-- PROBLEM DESCRIPTION --
Please filter the data below down to the lines holding the string "none".

-- RECORDS --

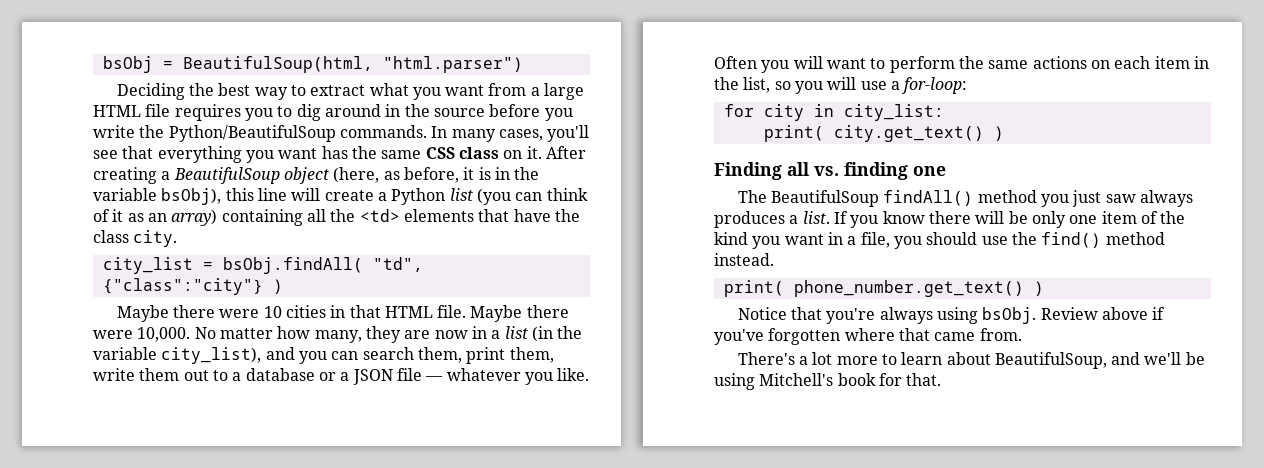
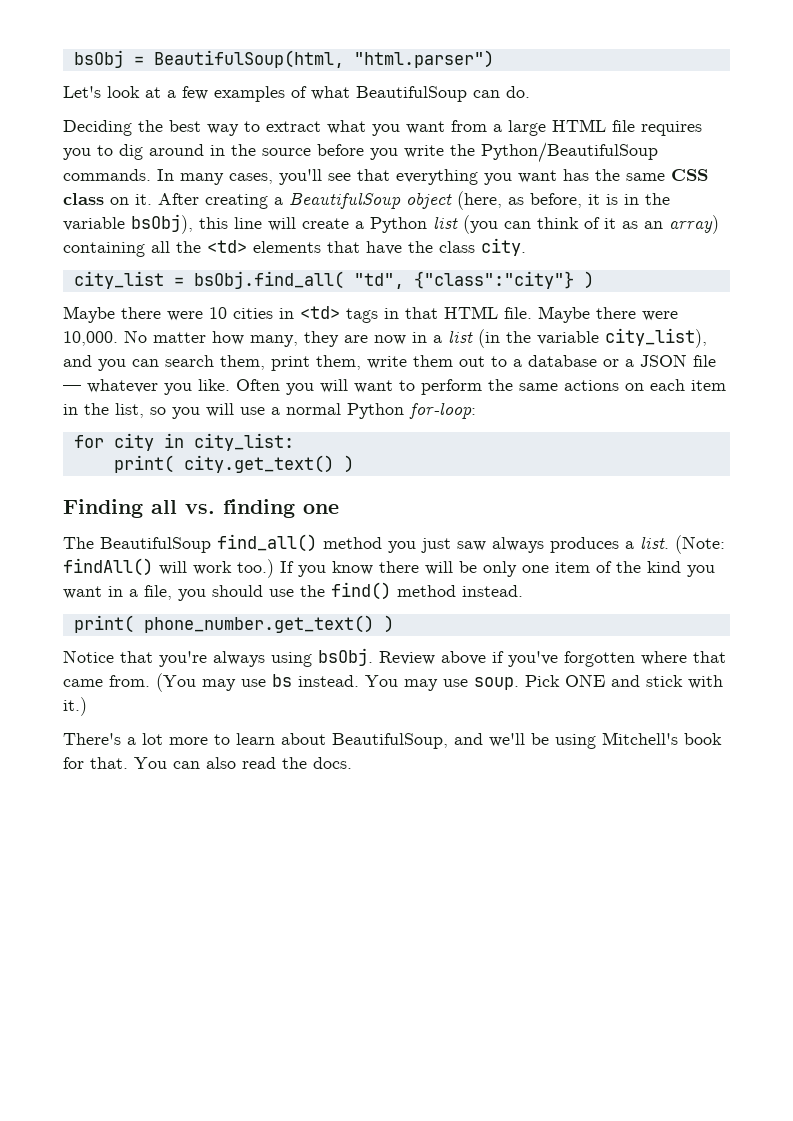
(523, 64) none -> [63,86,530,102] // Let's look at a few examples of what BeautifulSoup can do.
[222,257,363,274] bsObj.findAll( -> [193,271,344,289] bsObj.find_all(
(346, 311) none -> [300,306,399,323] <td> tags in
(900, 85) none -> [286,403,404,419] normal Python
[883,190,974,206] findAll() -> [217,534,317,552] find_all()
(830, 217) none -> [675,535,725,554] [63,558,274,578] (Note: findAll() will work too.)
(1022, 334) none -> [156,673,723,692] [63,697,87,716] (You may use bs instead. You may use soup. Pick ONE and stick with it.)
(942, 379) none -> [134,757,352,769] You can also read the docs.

-- RESULT OF THE TASK --
(523, 64) none -> [63,86,530,102] // Let's look at a few examples of what BeautifulSoup can do.
(346, 311) none -> [300,306,399,323] <td> tags in
(900, 85) none -> [286,403,404,419] normal Python
(830, 217) none -> [675,535,725,554] [63,558,274,578] (Note: findAll() will work too.)
(1022, 334) none -> [156,673,723,692] [63,697,87,716] (You may use bs instead. You may use soup. Pick ONE and stick with it.)
(942, 379) none -> [134,757,352,769] You can also read the docs.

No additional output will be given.